“The Return of Barry Allen,” The Flash #74-79
It’s hard to explain how crucially important this story was for me. I was actually just getting into reading comics regularly at the time, so it wasn’t about affection for Barry Allen or Wally West. It was how Mark Waid presented it. He had brought in Jay Garrick, the original Flash, Johnny Quick, and introduced Max Mercury, the “Zen Master of Speed,” three mentor figures who seemed to fill the void Barry had left, and yet Wally still rejoiced at the thought of Barry’s return…only to discover it was Eobard Thawne all along. There were certainly fans who longed for Barry’s return, which they couldn’t know at the time was some fifteen years in the future. And yet this was very much a Wally West story, that not only helped define him but Waid’s run on the title and really, his whole career (I don’t think he’s ever come close to his Flash material, except for Kingdom Come, and naturally Impulse).

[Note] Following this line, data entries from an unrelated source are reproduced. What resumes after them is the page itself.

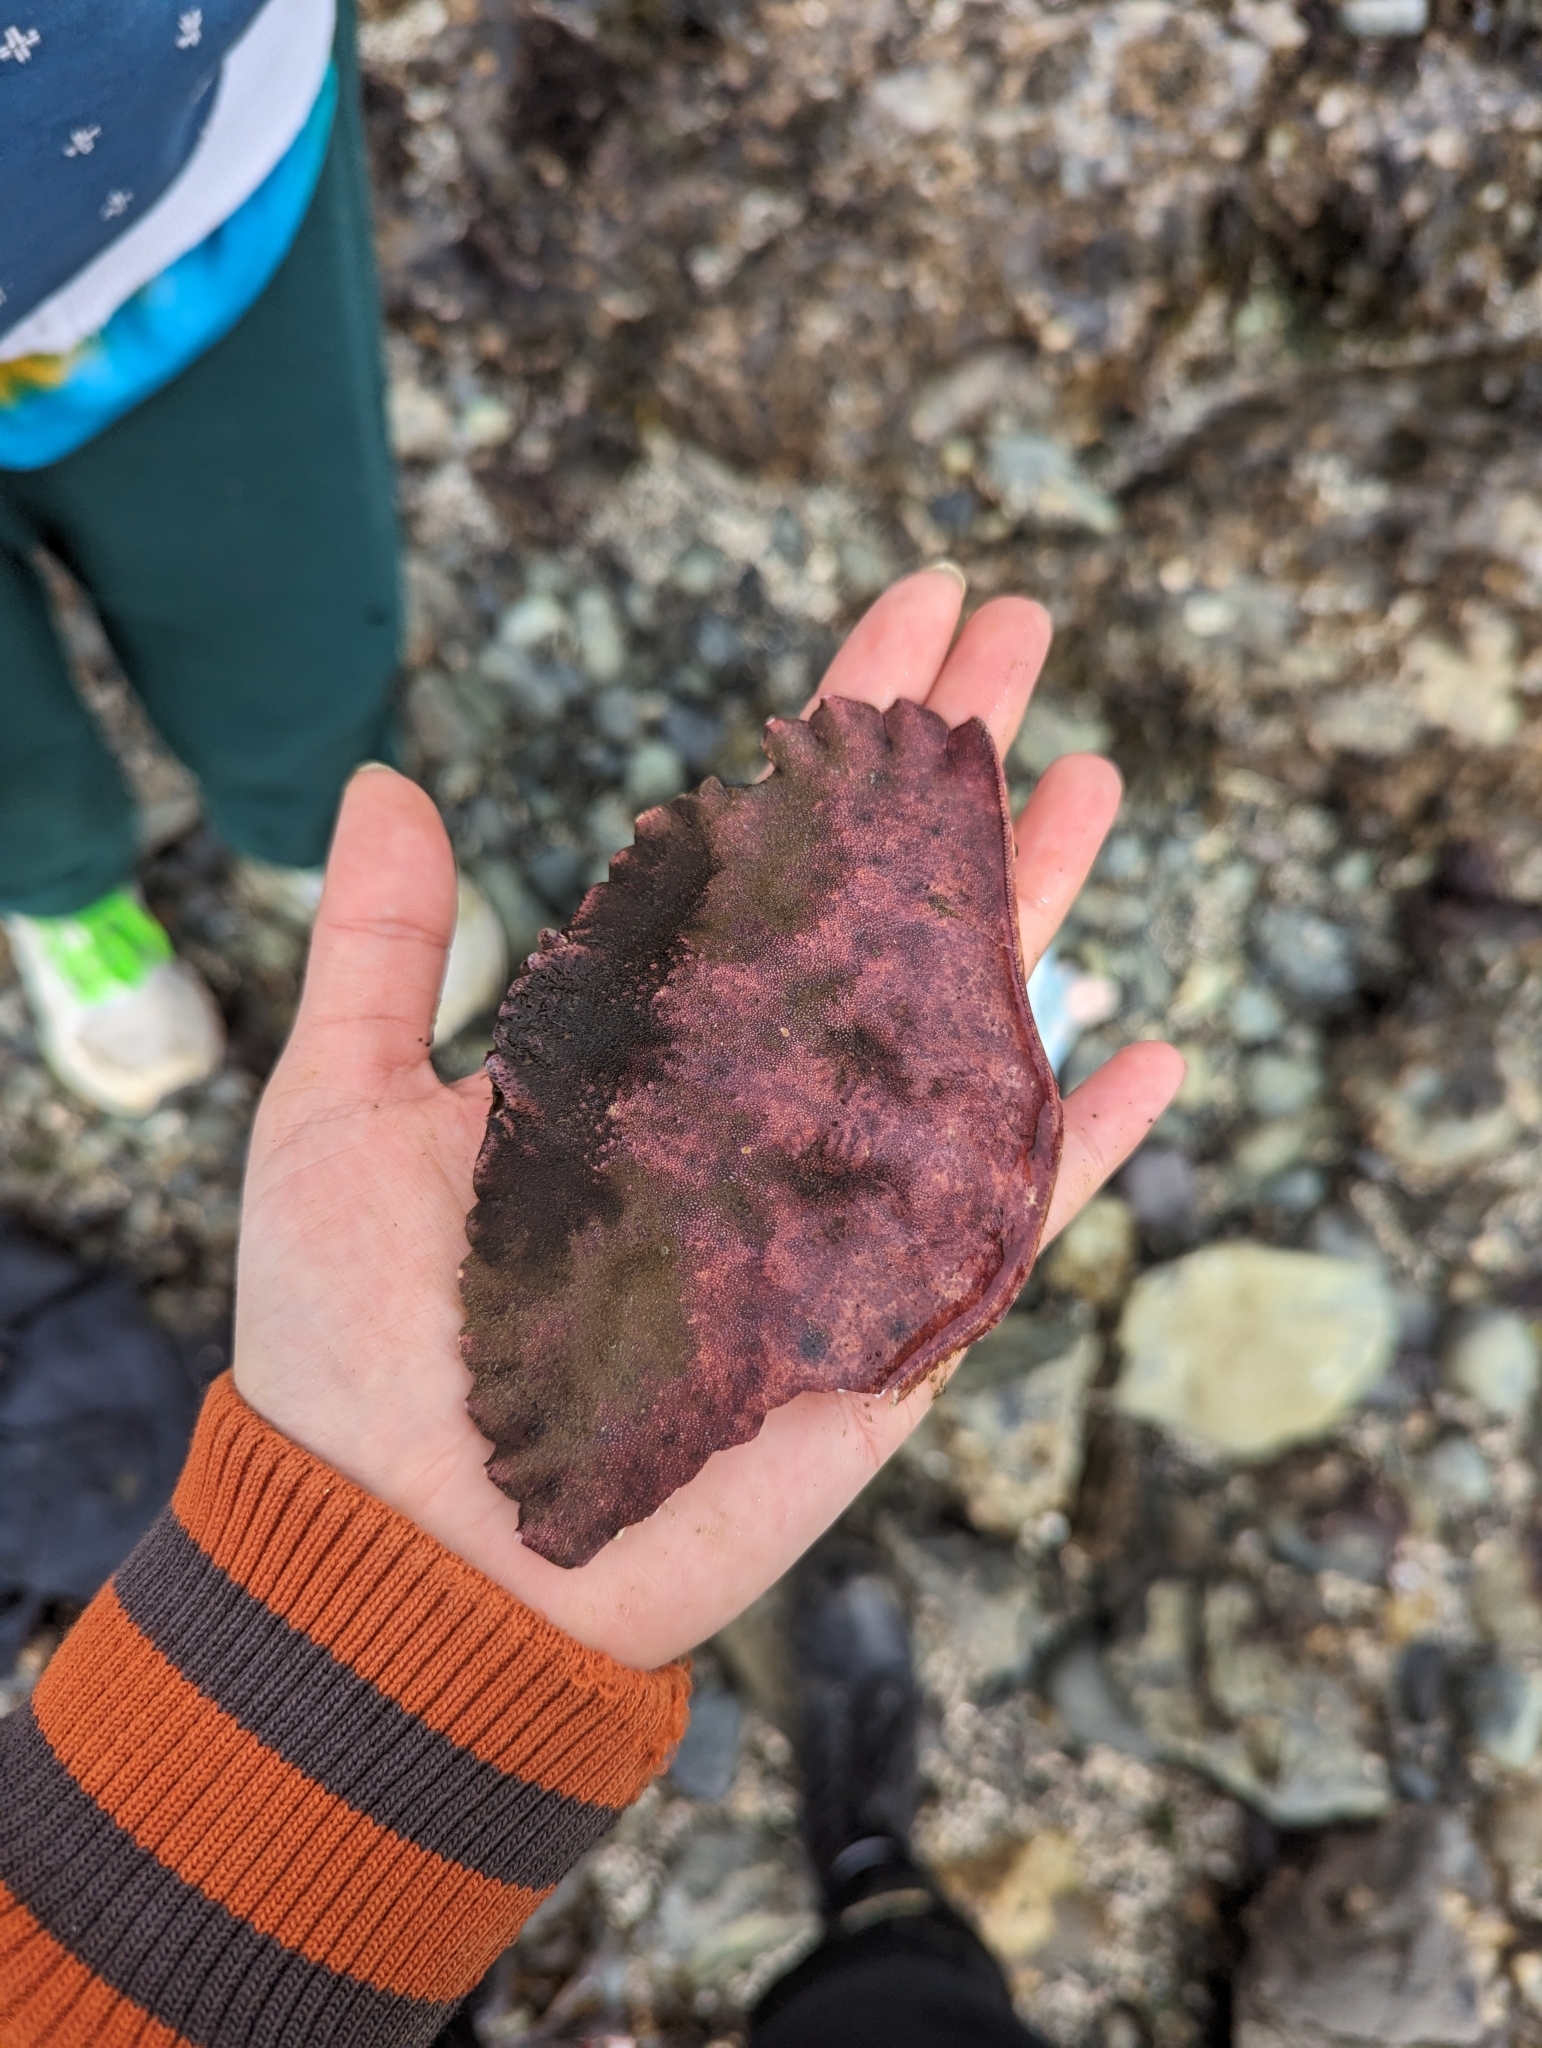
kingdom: Animalia
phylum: Arthropoda
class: Malacostraca
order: Decapoda
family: Cancridae
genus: Cancer
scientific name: Cancer productus
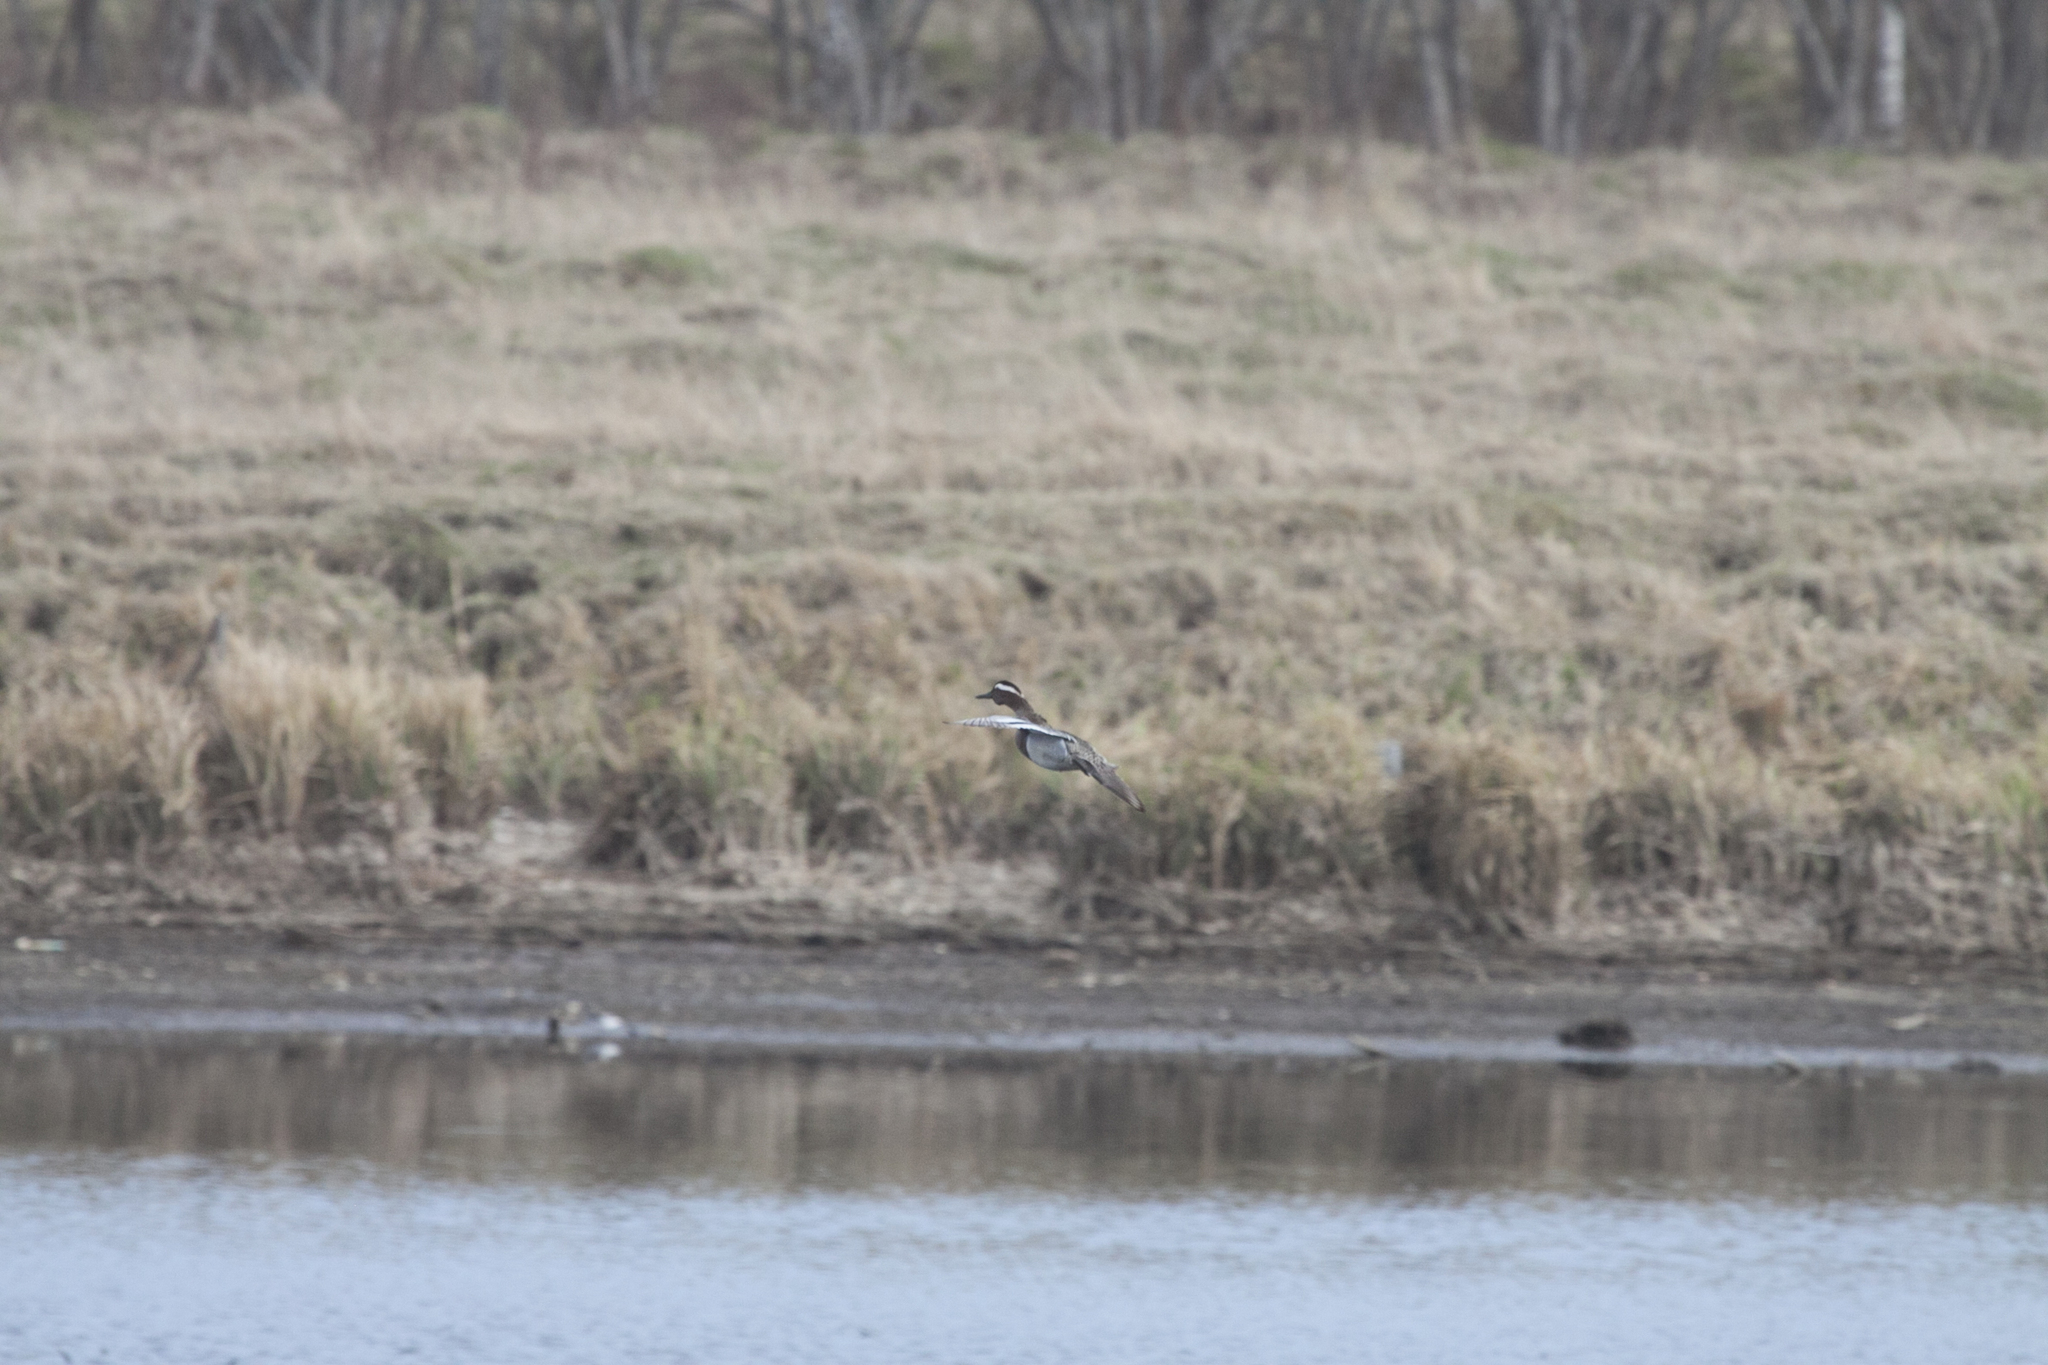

But it wasn’t just Wally in this story, but Jay Garrick, and Johnny Quick, and Max Mercury. It made the Flash’s world feel real. He didn’t just have associates, or sidekicks, or allies, or teammates, or family, but people who completely understood him, who knew exactly what his powers meant to him. Each of them gave him guidance of one form or another, but it was really the mere fact of their existence that gave him credibility. A lot of fans think James Robinson invented that in the pages of Starman, but Waid made it feel organic. Jack Knight in a lot of ways became completely defined by the legacy behind him, but Wally became enriched. And “Return of Barry Allen” is the best way to experience it.